* [RAW DATA]:

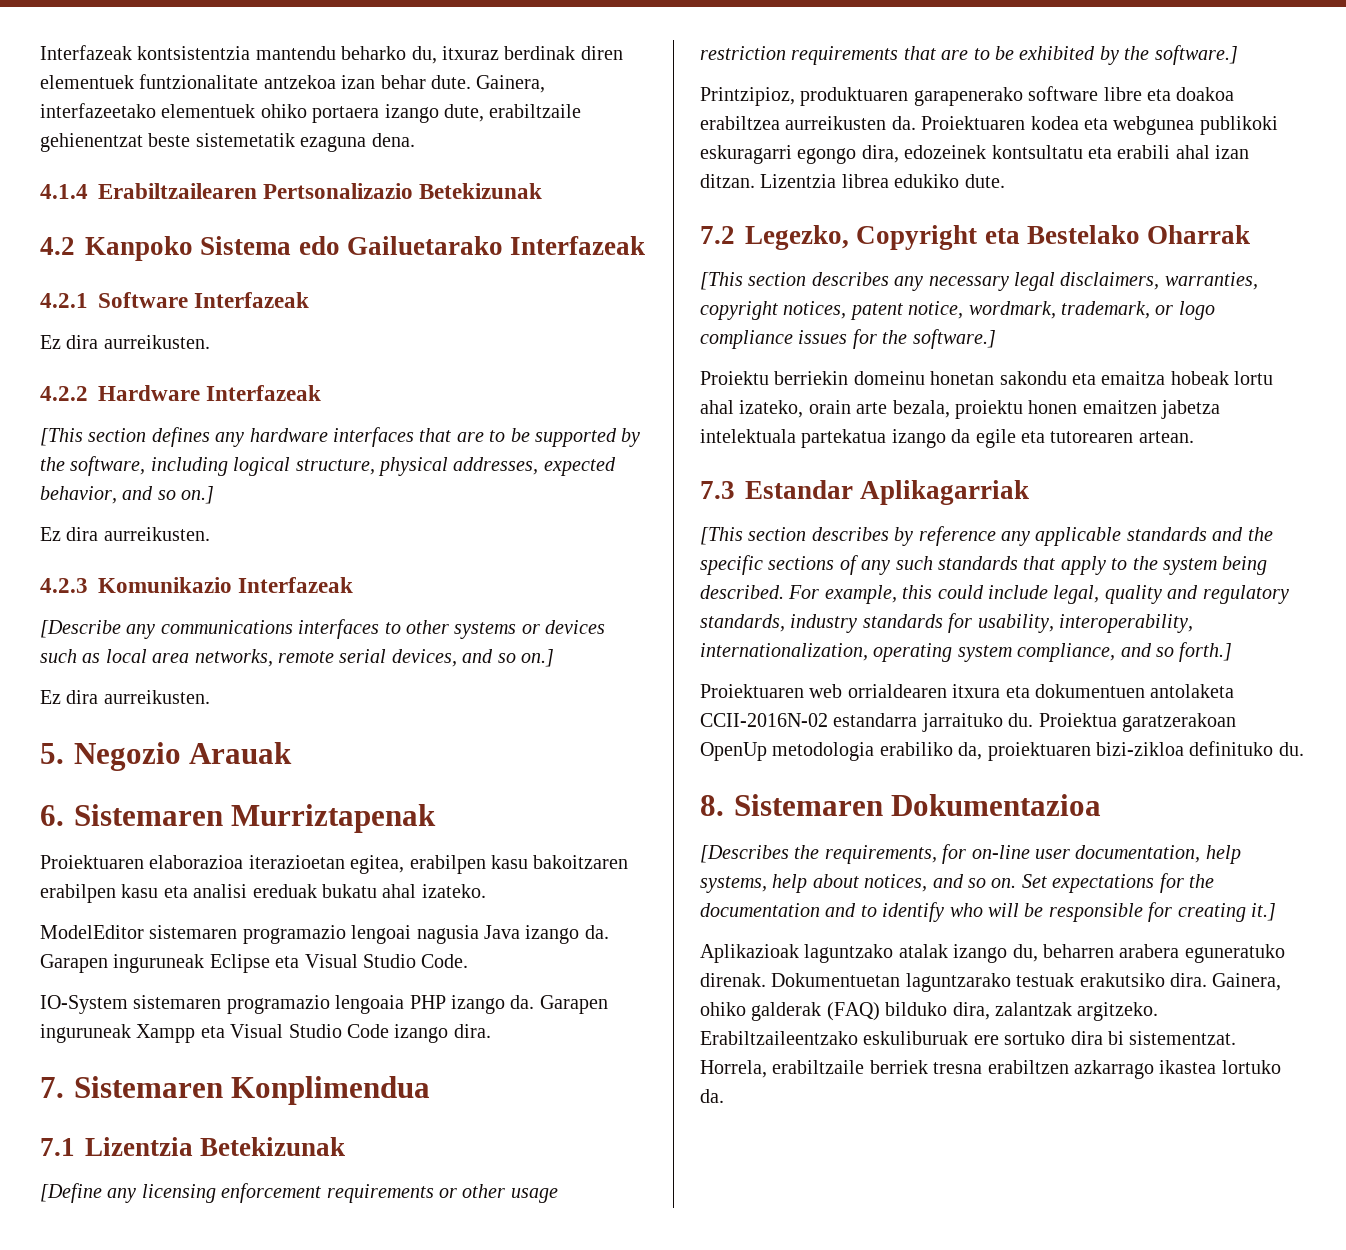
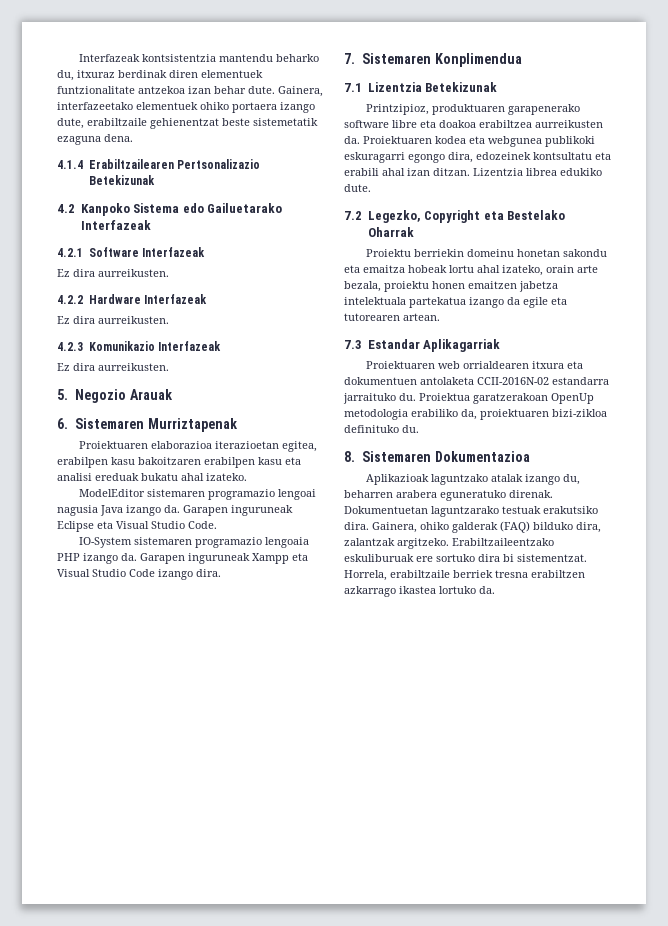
[40,427,641,447] [40,456,616,476] [40,486,215,504] // [This section defines any hardware interfaces that are to be supported by the software, including logical structure, physical addresses, expected behavior, and so on.] -> (207, 299) none
[40,619,606,639] [40,649,554,667] // [Describe any communications interfaces to other systems or devices such as local area networks, remote serial devices, and so on.] -> (221, 346) none
[40,1183,558,1203] [700,45,1238,65] // [Define any licensing enforcement requirements or other usage restriction requirements that are to be exhibited by the software.] -> (498, 87) none
[700,272,1258,291] [700,301,1215,320] [700,329,996,349] // [This section describes any necessary legal disclaimers, warranties, copyright notices, patent notice, wordmark, trademark, or logo compliance issues for the software.] -> (414, 232) none
[700,526,1273,546] [700,555,1268,575] [700,585,1289,604] [700,613,1193,633] [700,642,1233,662] // [This section describes by reference any applicable standards and the specific sections of any such standards that apply to the system being described. For example, this could include legal, quality and regulatory standards, industry standards for usability, interoperability, internationalization, operating system compliance, and so forth.] -> (501, 345) none
[700,844,1241,864] [700,873,1214,893] [700,902,1276,922] // [Describes the requirements, for on-line user documentation, help systems, help about notices, and so on. Set expectations for the documentation and to identify who will be responsible for creating it.] -> (530, 456) none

* [REQUIREMENT]:
Find "interfaces" in the data above. Report each line where it appears.

* [RESULT FOR THIS TASK]:
[40,427,641,447] [40,456,616,476] [40,486,215,504] // [This section defines any hardware interfaces that are to be supported by the software, including logical structure, physical addresses, expected behavior, and so on.] -> (207, 299) none
[40,619,606,639] [40,649,554,667] // [Describe any communications interfaces to other systems or devices such as local area networks, remote serial devices, and so on.] -> (221, 346) none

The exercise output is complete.